There is very little work in the exhibition of the character seen in A Legros’ large picture in Gallery No. IX. Here the art is steadfast and patient - not over eager for effect, but enduringly valuable by virtue of its strength and honesty of purpose. These are the very qualities not frequently discoverable in the present Academy. Enough cleverness and some trace of poetic feeling are visible among the products of other painters, but Mr. Legros stands almost alone in his thoroughness of realization and in the sincerity with which the least important things are manifested on the canvas. English painting has need to regard carefully this habit of fidelity, which it has frequent temptation to neglect. So long as the taste of the public remains uncultivated, the gift of careful realization will be too little esteemed, and superficial cleverness valued at too high a price.
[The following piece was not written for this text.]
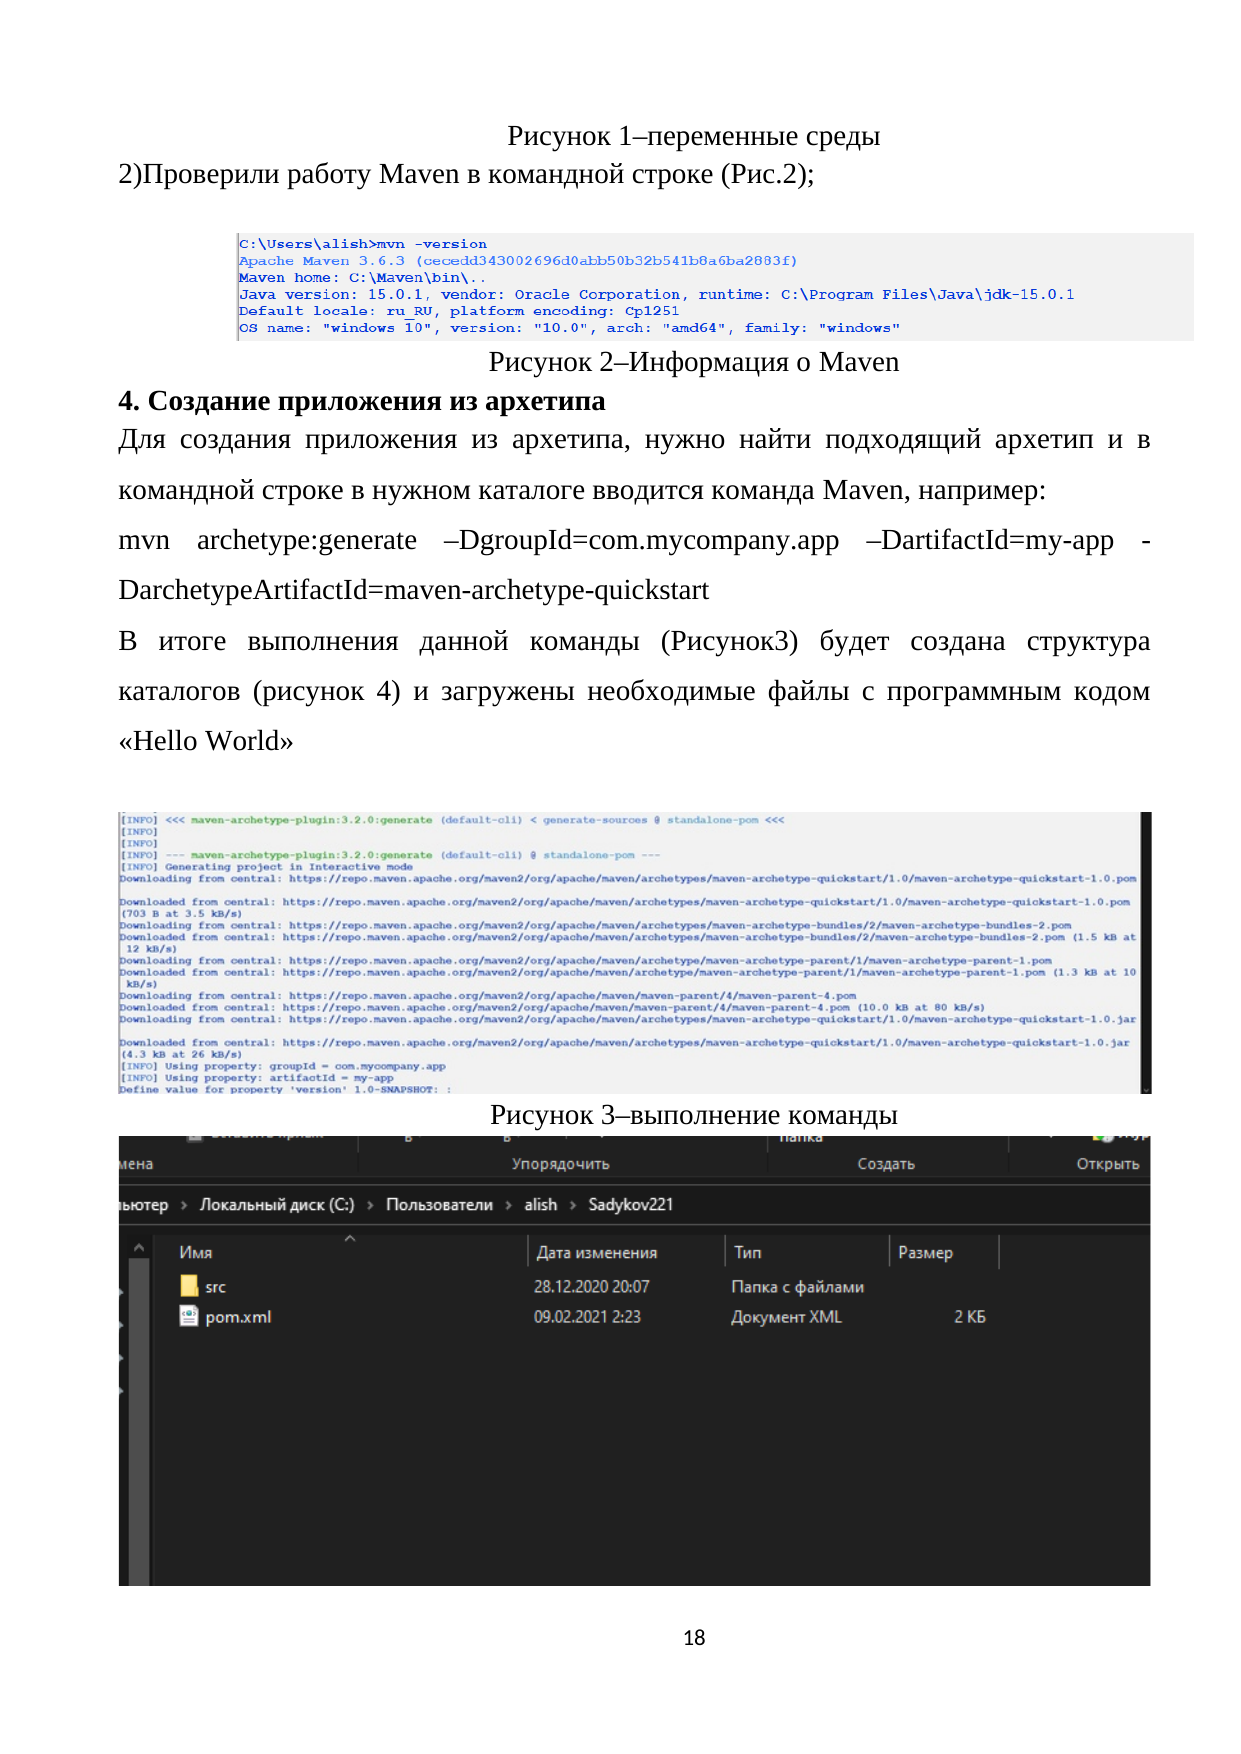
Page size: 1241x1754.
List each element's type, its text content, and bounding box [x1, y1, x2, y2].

Mr. Legros’ work tends to the correction of this fault. His picture this year is called ‘La Bénédiction de La Mer’ (981), and represents a company of devout peasant-women kneeling in the presence of a procession of priests advancing towards the sea. The painting of flesh and garment is strong and accurate, and the drawing highly accomplished. And yet with these undoubtedly great qualities, the picture misses any sort of poetic influence. The bounding lines of the composition attain to no subtlety of grace, the carefully chosen colours fail of imaginative harmony. Such a picture must be valued for its rare workmanship, for the unflinching realism of the result, and for the high protest it affords against the vices of negligent execution. Viewed in this way, it holds a unique place in the exhibition, and could ill be spared from the walls. Mr. Legros, however, has a right to complain of the very bad position into which the painting has been thrust. Surely it would not be difficult to name several large pictures which should have made room for this. [237]

F. G. Stephens in The Athenaeum was equally appreciative of the fine qualities of this picture: “Mr. Legros’s picture, La Bénédiction de La Mer (981), is of a different kind: solemn, sober, earnest, and poetical; thoroughly executed, even to hardness; passionate with all its reticence and self-restraint; devout in its expression and sad in it’s colouring. The scene is on the sea-shore: a priest, attended by banner and relic-bearers, blesses the sea; the fisher-folk, mostly women, with their back towards us, fill the foreground. This is a work which deserves to be studied” (700).

Bibliography

“Exhibition of the Royal Academy.” The Art Journal New Series XII (1873): 236-41.

Stephens, Frederic George. “Fine Arts. The Royal Academy.” The Athenaeum No. 2379 (May 31, 1873): 699-702.